* _TASK DETAILS_: Extract every line of the listing below that contains the string "Bolivia", matching case exactly.

[RECORD EXTRACTS — start]

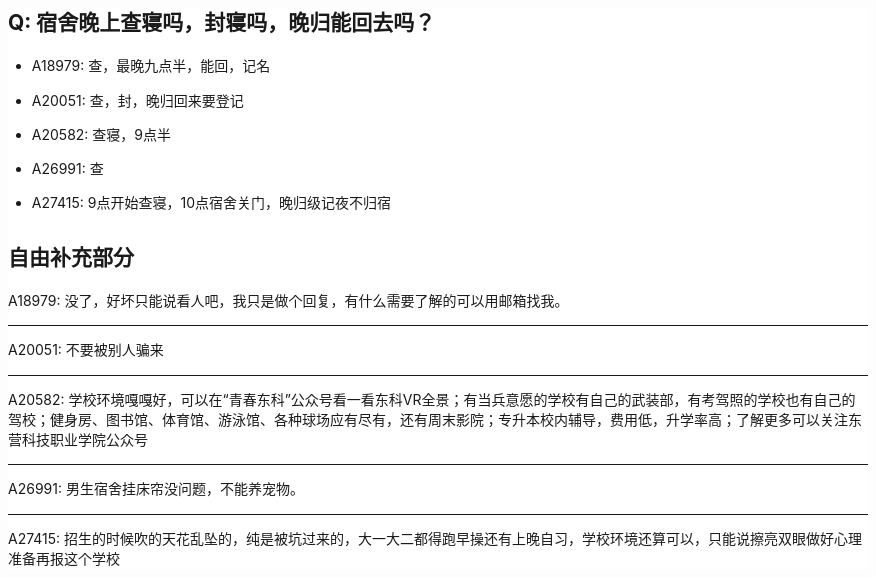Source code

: ## Q: 宿舍晚上查寝吗，封寝吗，晚归能回去吗？

- A18979: 查，最晚九点半，能回，记名

- A20051: 查，封，晚归回来要登记

- A20582: 查寝，9点半

- A26991: 查

- A27415: 9点开始查寝，10点宿舍关门，晚归级记夜不归宿

## 自由补充部分

A18979: 没了，好坏只能说看人吧，我只是做个回复，有什么需要了解的可以用邮箱找我。

***

A20051: 不要被别人骗来

***

A20582: 学校环境嘎嘎好，可以在“青春东科”公众号看一看东科VR全景；有当兵意愿的学校有自己的武装部，有考驾照的学校也有自己的驾校；健身房、图书馆、体育馆、游泳馆、各种球场应有尽有，还有周末影院；专升本校内辅导，费用低，升学率高；了解更多可以关注东营科技职业学院公众号

***

A26991: 男生宿舍挂床帘没问题，不能养宠物。

***

A27415: 招生的时候吹的天花乱坠的，纯是被坑过来的，大一大二都得跑早操还有上晚自习，学校环境还算可以，只能说擦亮双眼做好心理准备再报这个学校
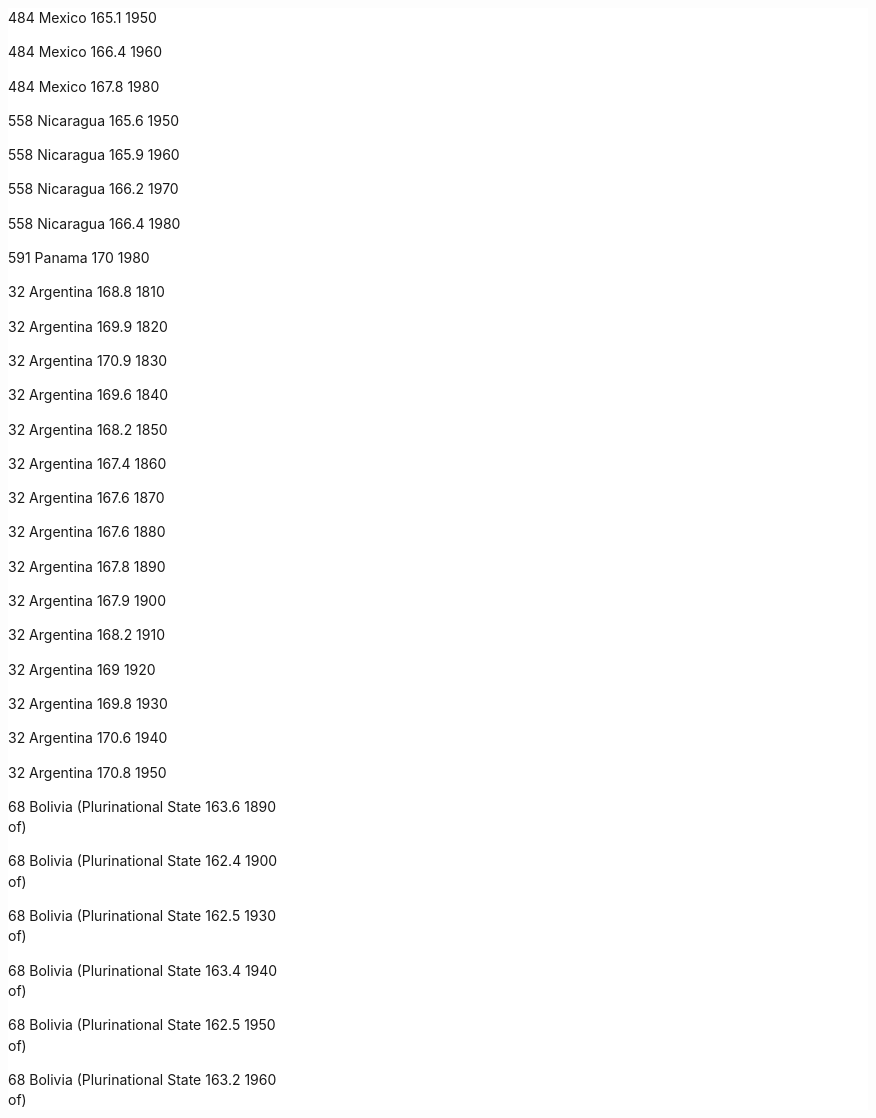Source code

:  484                Mexico                 165.1        1950     

 484                Mexico                 166.4        1960     

 484                Mexico                 167.8        1980     

 558              Nicaragua                165.6        1950     

 558              Nicaragua                165.9        1960     

 558              Nicaragua                166.2        1970     

 558              Nicaragua                166.4        1980     

 591                Panama                  170         1980     

  32              Argentina                168.8        1810     

  32              Argentina                169.9        1820     

  32              Argentina                170.9        1830     

  32              Argentina                169.6        1840     

  32              Argentina                168.2        1850     

  32              Argentina                167.4        1860     

  32              Argentina                167.6        1870     

  32              Argentina                167.6        1880     

  32              Argentina                167.8        1890     

  32              Argentina                167.9        1900     

  32              Argentina                168.2        1910     

  32              Argentina                 169         1920     

  32              Argentina                169.8        1930     

  32              Argentina                170.6        1940     

  32              Argentina                170.8        1950     

  68     Bolivia (Plurinational State      163.6        1890     
                     of)                                         

  68     Bolivia (Plurinational State      162.4        1900     
                     of)                                         

  68     Bolivia (Plurinational State      162.5        1930     
                     of)                                         

  68     Bolivia (Plurinational State      163.4        1940     
                     of)                                         

  68     Bolivia (Plurinational State      162.5        1950     
                     of)                                         

  68     Bolivia (Plurinational State      163.2        1960     
                     of)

[RECORD EXTRACTS — finish]

* _RESULT OF THE TASK_:
  68     Bolivia (Plurinational State      163.6        1890     
  68     Bolivia (Plurinational State      162.4        1900     
  68     Bolivia (Plurinational State      162.5        1930     
  68     Bolivia (Plurinational State      163.4        1940     
  68     Bolivia (Plurinational State      162.5        1950     
  68     Bolivia (Plurinational State      163.2        1960     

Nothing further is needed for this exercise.